Posted on 11/20/2012 3:00:28 PM PST by mojito

The sense of living in an occupied country has been growing on me for several decades now. I live in Canada, and am thus “a voice from America’s crazy attic” (Robertson Davies’ phrase, somewhat extended). I was born into a different kind of country. Yet all my life I have been watching the transformation, watching the politicians at work, watching the incremental social fallout, without fully grasping the extent.

[....]

I wonder how many Americans, on the morning of November 7th, got up feeling something terrible had happened. From a number of my Republican friends, I got this impression. It wasn’t the same as 2008, when they got up feeling they’d lost the election.

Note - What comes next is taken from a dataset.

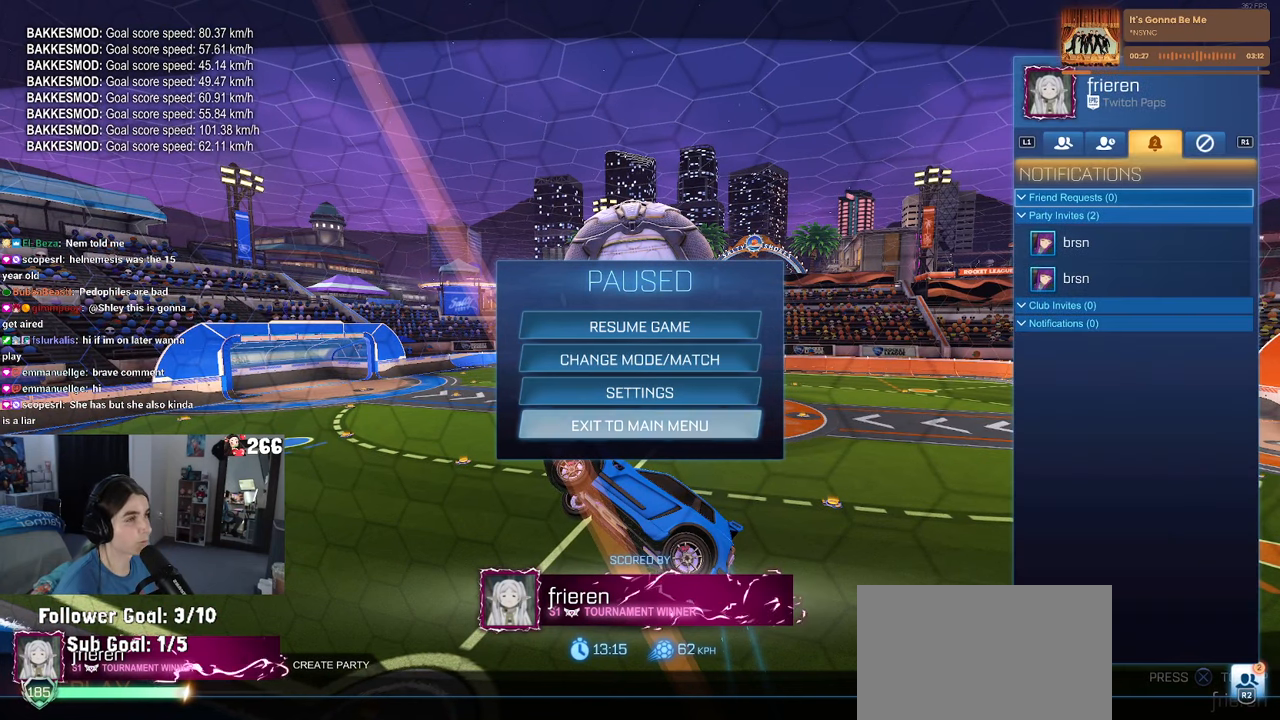
{"buttons": ["DPAD_DOWN"], "left_stick": "center", "right_stick": "center", "events": [[284, "DPAD_DOWN", "down"], [350, "DPAD_DOWN", "up"], [450, "DPAD_DOWN", "down"]]}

It was instead a feeling of being surrounded by people who don’t get the point, who didn’t grasp the stakes, who let something pass. The people had now voted explicitly to go over the “fiscal cliff,” to accept ObamaCare as a new way of life, with the destruction of Catholic institutions, etc.

And there’d be no going back. America was the last place on Earth where the people did not accept being pushed around, being changed by social engineering. They’d taken pride in this.

But now America is an occupied country.

(Excerpt) Read more at thecatholicthing.org ...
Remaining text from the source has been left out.